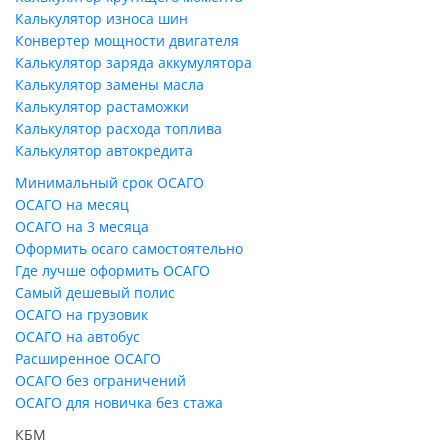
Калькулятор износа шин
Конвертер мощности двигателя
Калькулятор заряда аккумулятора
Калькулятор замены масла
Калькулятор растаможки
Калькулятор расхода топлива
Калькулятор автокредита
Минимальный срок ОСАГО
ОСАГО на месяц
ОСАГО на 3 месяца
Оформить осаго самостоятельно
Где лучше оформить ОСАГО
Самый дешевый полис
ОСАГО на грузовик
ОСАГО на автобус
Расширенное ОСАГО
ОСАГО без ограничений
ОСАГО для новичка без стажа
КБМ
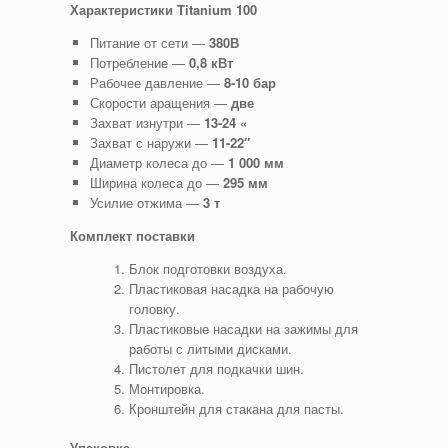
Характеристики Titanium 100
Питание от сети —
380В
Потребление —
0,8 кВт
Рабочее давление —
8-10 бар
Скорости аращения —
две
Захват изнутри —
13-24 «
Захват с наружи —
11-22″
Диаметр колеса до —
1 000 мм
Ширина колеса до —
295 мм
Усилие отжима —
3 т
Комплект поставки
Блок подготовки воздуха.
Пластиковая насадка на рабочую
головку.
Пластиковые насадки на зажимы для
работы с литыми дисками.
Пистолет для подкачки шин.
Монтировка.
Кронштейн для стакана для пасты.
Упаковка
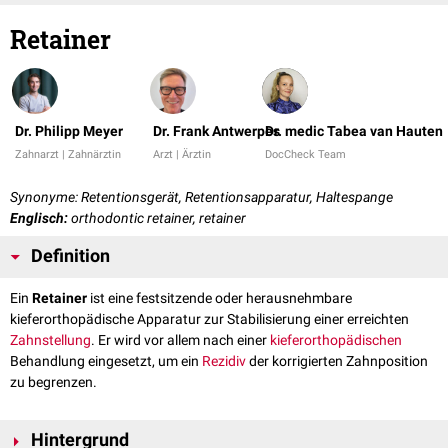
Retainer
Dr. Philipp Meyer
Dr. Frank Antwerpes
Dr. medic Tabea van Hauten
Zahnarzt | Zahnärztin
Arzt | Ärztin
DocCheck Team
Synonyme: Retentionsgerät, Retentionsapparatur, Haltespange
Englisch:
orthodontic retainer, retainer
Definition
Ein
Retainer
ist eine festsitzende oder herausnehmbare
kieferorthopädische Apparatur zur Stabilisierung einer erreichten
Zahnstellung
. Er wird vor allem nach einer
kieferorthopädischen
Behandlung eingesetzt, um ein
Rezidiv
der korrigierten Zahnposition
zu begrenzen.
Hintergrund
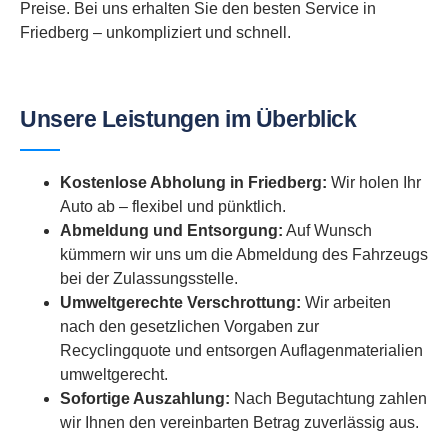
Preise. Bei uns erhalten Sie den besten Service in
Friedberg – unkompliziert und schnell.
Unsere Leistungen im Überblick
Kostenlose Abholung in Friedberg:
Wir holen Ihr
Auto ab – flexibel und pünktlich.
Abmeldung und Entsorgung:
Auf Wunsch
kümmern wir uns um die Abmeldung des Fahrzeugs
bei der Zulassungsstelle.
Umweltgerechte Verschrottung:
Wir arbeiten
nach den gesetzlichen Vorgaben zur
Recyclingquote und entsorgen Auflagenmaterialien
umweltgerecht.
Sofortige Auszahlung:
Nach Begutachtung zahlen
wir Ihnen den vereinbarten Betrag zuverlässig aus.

...

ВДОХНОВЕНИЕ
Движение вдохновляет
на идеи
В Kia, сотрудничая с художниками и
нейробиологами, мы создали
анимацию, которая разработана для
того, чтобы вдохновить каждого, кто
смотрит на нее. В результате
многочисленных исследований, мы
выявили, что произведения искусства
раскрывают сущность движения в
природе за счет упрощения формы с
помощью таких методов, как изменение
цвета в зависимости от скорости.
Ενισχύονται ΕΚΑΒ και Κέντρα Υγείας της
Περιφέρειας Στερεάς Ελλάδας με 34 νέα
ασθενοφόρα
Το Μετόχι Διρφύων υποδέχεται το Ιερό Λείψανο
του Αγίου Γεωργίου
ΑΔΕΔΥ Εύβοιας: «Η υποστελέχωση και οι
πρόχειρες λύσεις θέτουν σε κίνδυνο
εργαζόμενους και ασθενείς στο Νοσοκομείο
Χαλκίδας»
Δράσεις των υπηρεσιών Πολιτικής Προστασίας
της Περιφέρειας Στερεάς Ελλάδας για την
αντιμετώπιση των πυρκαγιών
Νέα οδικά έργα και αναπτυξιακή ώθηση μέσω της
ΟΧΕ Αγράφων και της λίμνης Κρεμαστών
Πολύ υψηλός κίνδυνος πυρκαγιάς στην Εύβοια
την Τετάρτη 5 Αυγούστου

Problem statement
Your answer should be the lines of the listing above between the line holding "Zahnarzt | Zahnärztin" and the line holding "ist eine festsitzende oder herausnehmbare", inclusive, restated word for word and alone.

Response to the exercise
Zahnarzt | Zahnärztin
Arzt | Ärztin
DocCheck Team
Synonyme: Retentionsgerät, Retentionsapparatur, Haltespange
Englisch:
orthodontic retainer, retainer
Definition
Ein
Retainer
ist eine festsitzende oder herausnehmbare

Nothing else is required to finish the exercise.